Exercise description >> Only the text should come through, so restate the listing exactly and drop its images.

Data to use >>

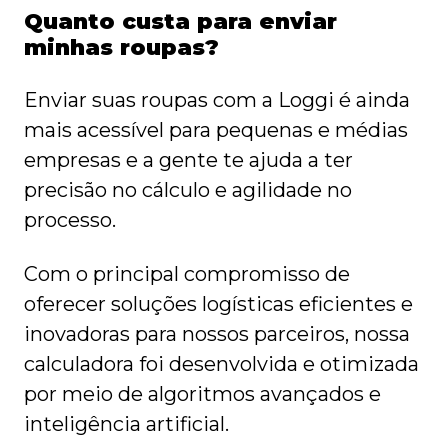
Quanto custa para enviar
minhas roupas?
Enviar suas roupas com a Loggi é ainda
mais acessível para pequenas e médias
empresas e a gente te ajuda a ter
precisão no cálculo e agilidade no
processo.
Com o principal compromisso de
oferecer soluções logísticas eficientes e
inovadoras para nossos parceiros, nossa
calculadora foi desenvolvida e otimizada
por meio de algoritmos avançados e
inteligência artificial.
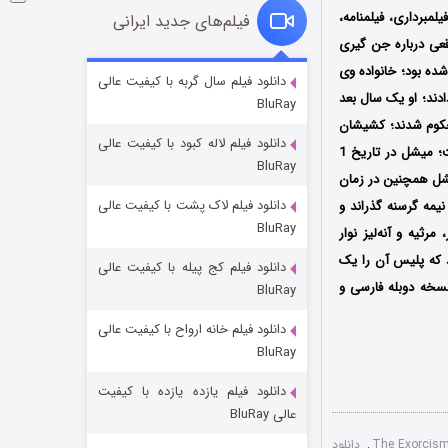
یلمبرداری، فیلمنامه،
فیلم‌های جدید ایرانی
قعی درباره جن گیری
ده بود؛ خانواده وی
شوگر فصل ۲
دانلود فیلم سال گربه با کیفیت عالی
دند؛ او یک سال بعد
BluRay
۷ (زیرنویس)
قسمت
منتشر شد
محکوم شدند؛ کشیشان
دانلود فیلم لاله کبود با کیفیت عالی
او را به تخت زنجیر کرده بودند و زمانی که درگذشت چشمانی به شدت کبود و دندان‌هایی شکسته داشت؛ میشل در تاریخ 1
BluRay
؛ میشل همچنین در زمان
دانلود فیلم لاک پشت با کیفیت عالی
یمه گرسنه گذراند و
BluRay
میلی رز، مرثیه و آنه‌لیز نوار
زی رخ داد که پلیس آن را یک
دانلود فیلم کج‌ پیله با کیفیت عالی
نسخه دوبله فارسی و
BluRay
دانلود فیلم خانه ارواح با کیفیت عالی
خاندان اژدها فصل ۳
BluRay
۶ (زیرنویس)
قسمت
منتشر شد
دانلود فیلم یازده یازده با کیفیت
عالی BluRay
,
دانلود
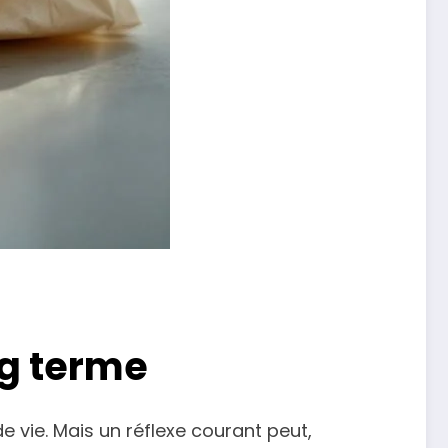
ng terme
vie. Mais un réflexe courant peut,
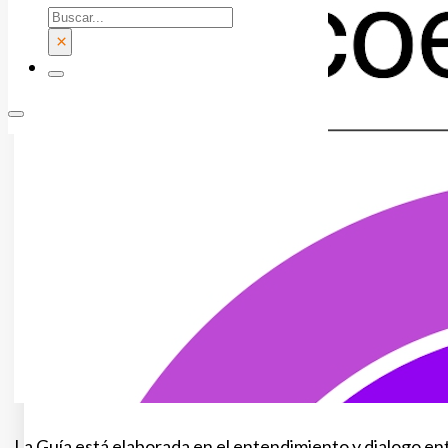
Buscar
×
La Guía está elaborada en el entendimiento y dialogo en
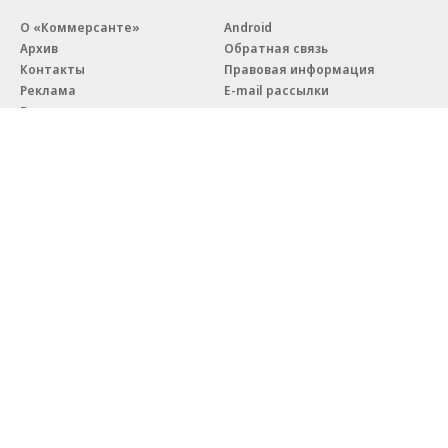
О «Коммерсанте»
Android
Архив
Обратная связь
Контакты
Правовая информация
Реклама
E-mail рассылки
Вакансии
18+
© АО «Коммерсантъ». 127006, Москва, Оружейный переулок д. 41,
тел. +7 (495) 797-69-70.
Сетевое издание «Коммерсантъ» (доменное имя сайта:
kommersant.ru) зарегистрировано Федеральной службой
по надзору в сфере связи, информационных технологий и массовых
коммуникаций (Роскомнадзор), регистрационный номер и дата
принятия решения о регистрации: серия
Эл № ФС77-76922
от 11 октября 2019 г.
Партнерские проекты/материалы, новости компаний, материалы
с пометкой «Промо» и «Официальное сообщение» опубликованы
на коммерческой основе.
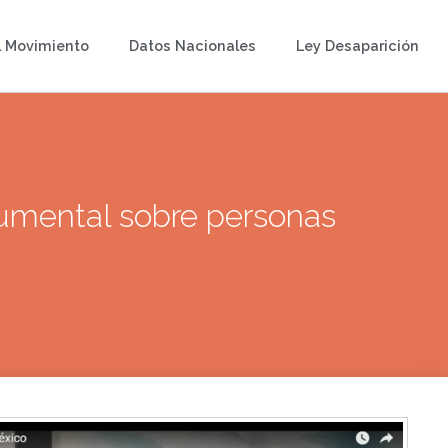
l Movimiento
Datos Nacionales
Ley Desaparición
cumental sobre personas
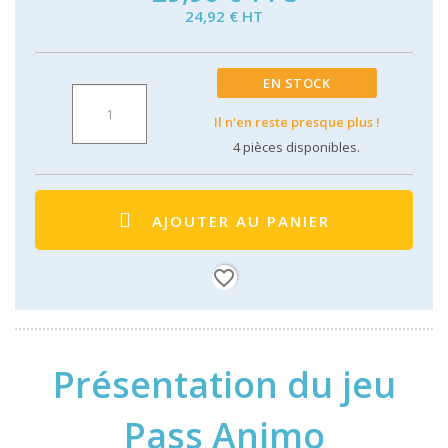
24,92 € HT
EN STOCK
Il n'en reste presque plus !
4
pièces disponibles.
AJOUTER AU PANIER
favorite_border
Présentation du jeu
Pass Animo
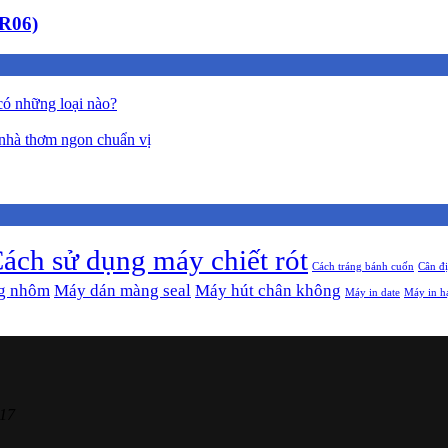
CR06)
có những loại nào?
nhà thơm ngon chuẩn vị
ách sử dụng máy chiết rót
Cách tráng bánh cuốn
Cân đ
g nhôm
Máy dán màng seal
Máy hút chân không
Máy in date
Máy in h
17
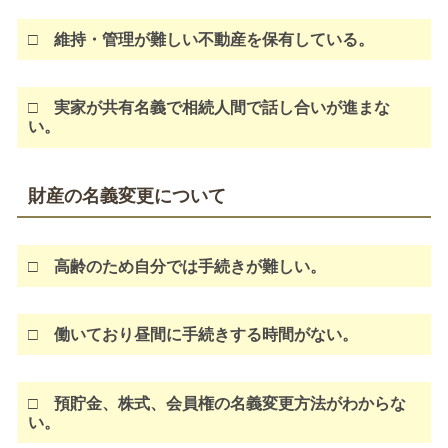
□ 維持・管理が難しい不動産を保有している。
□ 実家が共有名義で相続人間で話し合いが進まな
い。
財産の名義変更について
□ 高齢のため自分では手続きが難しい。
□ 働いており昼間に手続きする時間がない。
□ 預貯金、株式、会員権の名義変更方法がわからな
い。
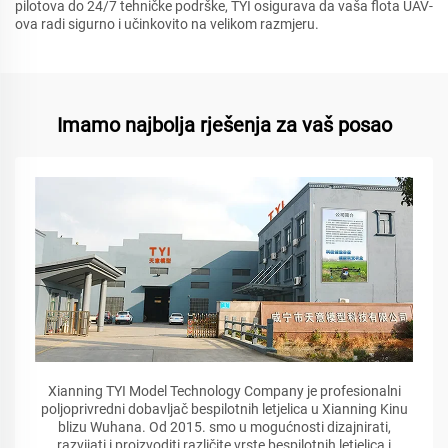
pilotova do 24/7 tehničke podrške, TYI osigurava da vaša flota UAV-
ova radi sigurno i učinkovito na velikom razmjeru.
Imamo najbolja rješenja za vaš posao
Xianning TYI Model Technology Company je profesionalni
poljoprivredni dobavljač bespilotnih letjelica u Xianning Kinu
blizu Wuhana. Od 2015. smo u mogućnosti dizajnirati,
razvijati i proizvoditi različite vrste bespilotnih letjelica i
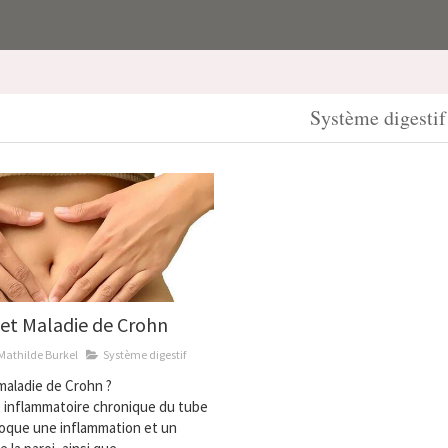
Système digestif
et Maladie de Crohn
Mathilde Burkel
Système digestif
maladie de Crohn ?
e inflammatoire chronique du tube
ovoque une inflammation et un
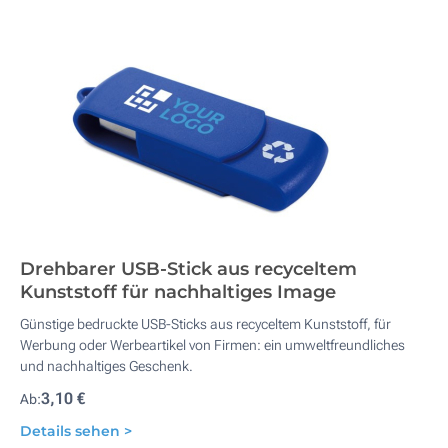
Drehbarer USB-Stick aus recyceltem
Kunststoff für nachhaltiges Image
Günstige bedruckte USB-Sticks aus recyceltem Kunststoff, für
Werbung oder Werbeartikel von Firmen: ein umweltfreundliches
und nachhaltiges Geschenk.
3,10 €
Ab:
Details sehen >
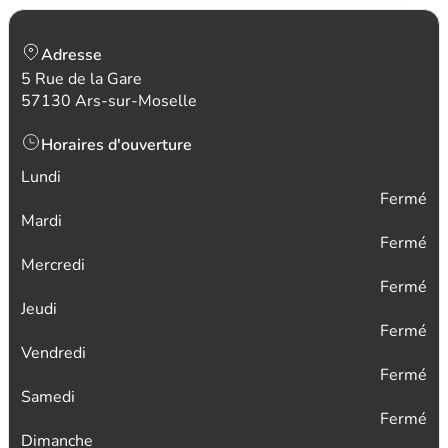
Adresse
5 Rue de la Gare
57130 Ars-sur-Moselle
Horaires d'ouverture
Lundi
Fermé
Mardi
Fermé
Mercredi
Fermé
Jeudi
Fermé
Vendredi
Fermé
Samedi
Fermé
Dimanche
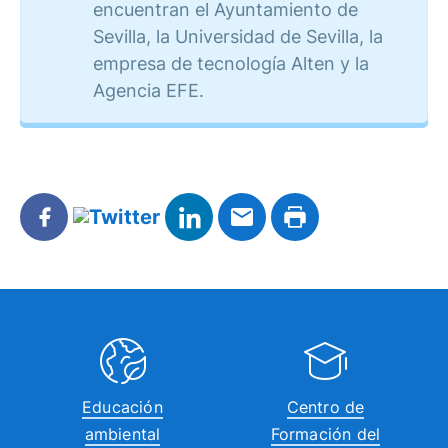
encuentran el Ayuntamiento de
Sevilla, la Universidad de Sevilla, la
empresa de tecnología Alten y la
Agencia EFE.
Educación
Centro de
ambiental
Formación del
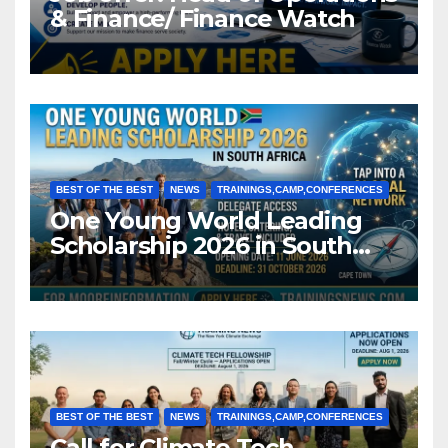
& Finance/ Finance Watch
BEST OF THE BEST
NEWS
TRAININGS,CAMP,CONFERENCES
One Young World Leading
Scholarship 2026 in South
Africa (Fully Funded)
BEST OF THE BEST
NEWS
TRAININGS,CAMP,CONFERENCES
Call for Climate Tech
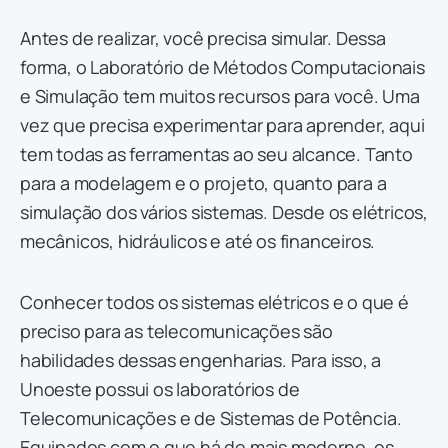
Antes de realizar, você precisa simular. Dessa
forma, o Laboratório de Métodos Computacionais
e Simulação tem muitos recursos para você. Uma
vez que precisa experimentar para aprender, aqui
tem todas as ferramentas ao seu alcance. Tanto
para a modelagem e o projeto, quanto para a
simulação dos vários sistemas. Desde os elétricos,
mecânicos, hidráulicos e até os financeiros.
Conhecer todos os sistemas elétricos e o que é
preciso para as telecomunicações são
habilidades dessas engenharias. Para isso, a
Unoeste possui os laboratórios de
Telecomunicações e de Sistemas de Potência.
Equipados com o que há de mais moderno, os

Answer section >>
Quanto custa para enviar
minhas roupas?
Enviar suas roupas com a Loggi é ainda
mais acessível para pequenas e médias
empresas e a gente te ajuda a ter
precisão no cálculo e agilidade no
processo.
Com o principal compromisso de
oferecer soluções logísticas eficientes e
inovadoras para nossos parceiros, nossa
calculadora foi desenvolvida e otimizada
por meio de algoritmos avançados e
inteligência artificial.
یلمبرداری، فیلمنامه،
فیلم‌های جدید ایرانی
قعی درباره جن گیری
ده بود؛ خانواده وی
شوگر فصل ۲
دانلود فیلم سال گربه با کیفیت عالی
دند؛ او یک سال بعد
BluRay
۷ (زیرنویس)
قسمت
منتشر شد
محکوم شدند؛ کشیشان
دانلود فیلم لاله کبود با کیفیت عالی
او را به تخت زنجیر کرده بودند و زمانی که درگذشت چشمانی به شدت کبود و دندان‌هایی شکسته داشت؛ میشل در تاریخ 1
BluRay
؛ میشل همچنین در زمان
دانلود فیلم لاک پشت با کیفیت عالی
یمه گرسنه گذراند و
BluRay
میلی رز، مرثیه و آنه‌لیز نوار
زی رخ داد که پلیس آن را یک
دانلود فیلم کج‌ پیله با کیفیت عالی
نسخه دوبله فارسی و
BluRay
دانلود فیلم خانه ارواح با کیفیت عالی
خاندان اژدها فصل ۳
BluRay
۶ (زیرنویس)
قسمت
منتشر شد
دانلود فیلم یازده یازده با کیفیت
عالی BluRay
,
دانلود
ng terme
vie. Mais un réflexe courant peut,
Buscar
×
La Guía está elaborada en el entendimiento y dialogo en
О «Коммерсанте»
Android
Архив
Обратная связь
Контакты
Правовая информация
Реклама
E-mail рассылки
Вакансии
18+
© АО «Коммерсантъ». 127006, Москва, Оружейный переулок д. 41,
тел. +7 (495) 797-69-70.
Сетевое издание «Коммерсантъ» (доменное имя сайта:
kommersant.ru) зарегистрировано Федеральной службой
по надзору в сфере связи, информационных технологий и массовых
коммуникаций (Роскомнадзор), регистрационный номер и дата
принятия решения о регистрации: серия
Эл № ФС77-76922
от 11 октября 2019 г.
Партнерские проекты/материалы, новости компаний, материалы
с пометкой «Промо» и «Официальное сообщение» опубликованы
на коммерческой основе.
l Movimiento
Datos Nacionales
Ley Desaparición
cumental sobre personas
24,92 € HT
EN STOCK
Il n'en reste presque plus !
4
pièces disponibles.
AJOUTER AU PANIER
favorite_border
Présentation du jeu
Pass Animo
CR06)
có những loại nào?
nhà thơm ngon chuẩn vị
ách sử dụng máy chiết rót
Cách tráng bánh cuốn
Cân đ
g nhôm
Máy dán màng seal
Máy hút chân không
Máy in date
Máy in h
17
□ 維持・管理が難しい不動産を保有している。
□ 実家が共有名義で相続人間で話し合いが進まな
い。
財産の名義変更について
□ 高齢のため自分では手続きが難しい。
□ 働いており昼間に手続きする時間がない。
□ 預貯金、株式、会員権の名義変更方法がわからな
い。
pilotova do 24/7 tehničke podrške, TYI osigurava da vaša flota UAV-
ova radi sigurno i učinkovito na velikom razmjeru.
Imamo najbolja rješenja za vaš posao
Xianning TYI Model Technology Company je profesionalni
poljoprivredni dobavljač bespilotnih letjelica u Xianning Kinu
blizu Wuhana. Od 2015. smo u mogućnosti dizajnirati,
razvijati i proizvoditi različite vrste bespilotnih letjelica i
Système digestif
et Maladie de Crohn
Mathilde Burkel
Système digestif
maladie de Crohn ?
e inflammatoire chronique du tube
ovoque une inflammation et un
Drehbarer USB-Stick aus recyceltem
Kunststoff für nachhaltiges Image
Günstige bedruckte USB-Sticks aus recyceltem Kunststoff, für
Werbung oder Werbeartikel von Firmen: ein umweltfreundliches
und nachhaltiges Geschenk.
3,10 €
Ab:
Details sehen >
Adresse
5 Rue de la Gare
57130 Ars-sur-Moselle
Horaires d'ouverture
Lundi
Fermé
Mardi
Fermé
Mercredi
Fermé
Jeudi
Fermé
Vendredi
Fermé
Samedi
Fermé
Dimanche
encuentran el Ayuntamiento de
Sevilla, la Universidad de Sevilla, la
empresa de tecnología Alten y la
Agencia EFE.
Educación
Centro de
ambiental
Formación del
& Finance/ Finance Watch
BEST OF THE BEST
NEWS
TRAININGS,CAMP,CONFERENCES
One Young World Leading
Scholarship 2026 in South
Africa (Fully Funded)
BEST OF THE BEST
NEWS
TRAININGS,CAMP,CONFERENCES
Call for Climate Tech
Antes de realizar, você precisa simular. Dessa
forma, o Laboratório de Métodos Computacionais
e Simulação tem muitos recursos para você. Uma
vez que precisa experimentar para aprender, aqui
tem todas as ferramentas ao seu alcance. Tanto
para a modelagem e o projeto, quanto para a
simulação dos vários sistemas. Desde os elétricos,
mecânicos, hidráulicos e até os financeiros.
Conhecer todos os sistemas elétricos e o que é
preciso para as telecomunicações são
habilidades dessas engenharias. Para isso, a
Unoeste possui os laboratórios de
Telecomunicações e de Sistemas de Potência.
Equipados com o que há de mais moderno, os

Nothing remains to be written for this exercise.